The Swiss army also had countless fake rocks, houses or barns that could open a whole wall or split into two, with cannons and/or nasty machine guns inside. Many of those were given up recently, and even Swiss citizens where surprised how well guarded they were. Also, thousands of Swiss tunnels and bridges, but also highways and railroads are built with tank traps and demolition charges.
A regular visitor to Switzerland wrote:
When we used to visit Switzerland we had a game as we drove along or walked the mountain paths – “Spot the hidden bunker“. The more you looked, the more you saw. Switzerland is riddled with hidden and disguised military installations.

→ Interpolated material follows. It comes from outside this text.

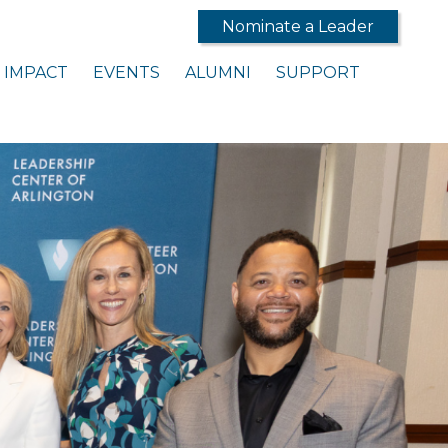
Nominate a Leader
IMPACT
EVENTS
ALUMNI
SUPPORT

What appeared to be a rock face in a lay-by beside the road were actually steel and concrete doors painted like rock. That 4 lane highway actually converts to a runway with the hangar doors hidden in the cliffs beside it. The cute looking little chocolate box mountain chalet you are hiking towards has machine gun slits on closer inspection.
The Swiss Air Force
The Swiss maintains a small air force. That wasn’t always like that, it once had a huge Vampire and Venom fleet, with only the married pilots having ejection seats. Nowadays, Switzerland has 32 Boeing F/A-18 Hornets (initally 34) and 54 F-5E Tiger (to be replaced by 2016 – but Switzerland voted against the purchase of Saab JAS-39 Gripen in a popular vote in 2014). By the way – even the Swiss Air Force pilots where militiamen except the F/A-18 pilots who are professionals – Most of the militia pilots are Civilian pilots outside the Swiss Air Force, but some of them farmers or butchers. While small, the Swiss Air Force is also very secretive. Along side their (countless) mountain air bases are hardened tunnels drilled into the mountains – where the fighter jets are being kept. If enemy pilots would be flying overhead, all they would see is taxiways disappearing into the mountains. And there is the rumor that even runways are vanishing in the mountains – with only a small part being visible.
The Swiss Air Force also has highways parts that can be converted into landing/takeoff runways by quickly removing the grade separations – and from time to time exercises do take place on those parts. Usually at nigh time, highways are closed down so the fighter jets could land.
How the hell do they find their way?
Another remarkable thing is how Swiss military pilots managed to fly within the Swiss Alps – without ILS and GPS, of course. And they didn’t just fly at good weather!
During recent tourist Hawker Hunter flights – organized by MiGFlug – the pilot explained the system to an astonished British customer. The customer asked how they managed to not lose orientation in the mountains, as everything looks similar and they are flying at low level through valleys – so it’s hard to have orientation points. The pilot – which was the famous Jetman Yves Rossy, a former military and still active Hunter pilot – explained:
First of all, as a Swiss pilot, you know the geography extremely well. But when the weather was bad, we were guided from ground stations who told us exactly where to fly, how many degrees to the left, when to go up, when to go down. It was an extreme level of trust as we sometimes didn’t see anything while flying through a narrow valley at low level. A simple system, but it worked.
The customer then asked: Well it works for Switzerland, but how do Swiss pilots manage the orientation abroad?
Yves “Jetman” Rossy:
We do not invade, so why do pilots have to manage navigation abroad?